Anna Ovena Hoyer

Anna Ovena Hoyer

Anna Ovena Hoyer (born: Anke Hanß, aka Anna Ovena Hoyers, Swedish: Anna Orena Höijer) (Koldenbüttel on Ejdersted peninsula 1584 – 27 November 1655) was a writer and poet, originally German; active in Sweden from 1632. She belonged to the anabaptists and was a critic of Lutheranism.

Biography

Hoyer was the only child of the wealthy Hans Owens (aka Johann Oven) and his wife Wennecke Hunnens was educated in astronomy, literature and the Classics. She married Hermann Hoyer, stadtholder in Ejdersted, with whom she had at least nine children. With her dowry, amounting to 100,000 rixdollar of Lübeck fineness, she helped to repay debts charged on her spouse's estates. She inherited the manor Hoyersworth (a part of today's Oldenswort) in the North Sea coastal marshes at Hermann Hoyer's death on 13 September 1622.

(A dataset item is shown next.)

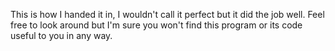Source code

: This is how I handed it in, I wouldn't call it perfect but it did the job well.
Feel free to look around but I'm sure you won't find this program or its code useful to you in any way.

She was influenced by Indian religion in her reluctance to kill anything living, and became influenced by the sectarians Nicolaus Knutzen Teting and Hartvig Lehmann, religious refugees from Flensborg, whom she gave asylum. She refused to participate in the church services and held her own. She ruined herself on charity. In 1632, she sold her estate to Augusta of Denmark and fled to Sweden, where she became a protégée of the queen, Maria Eleonora of Brandenburg. In 1634 she visited Hoyersworth and experienced in October the devastating Burchardi flood. In Sweden she resided in Västervik and thereafter at a little property outside Stockholm until her death.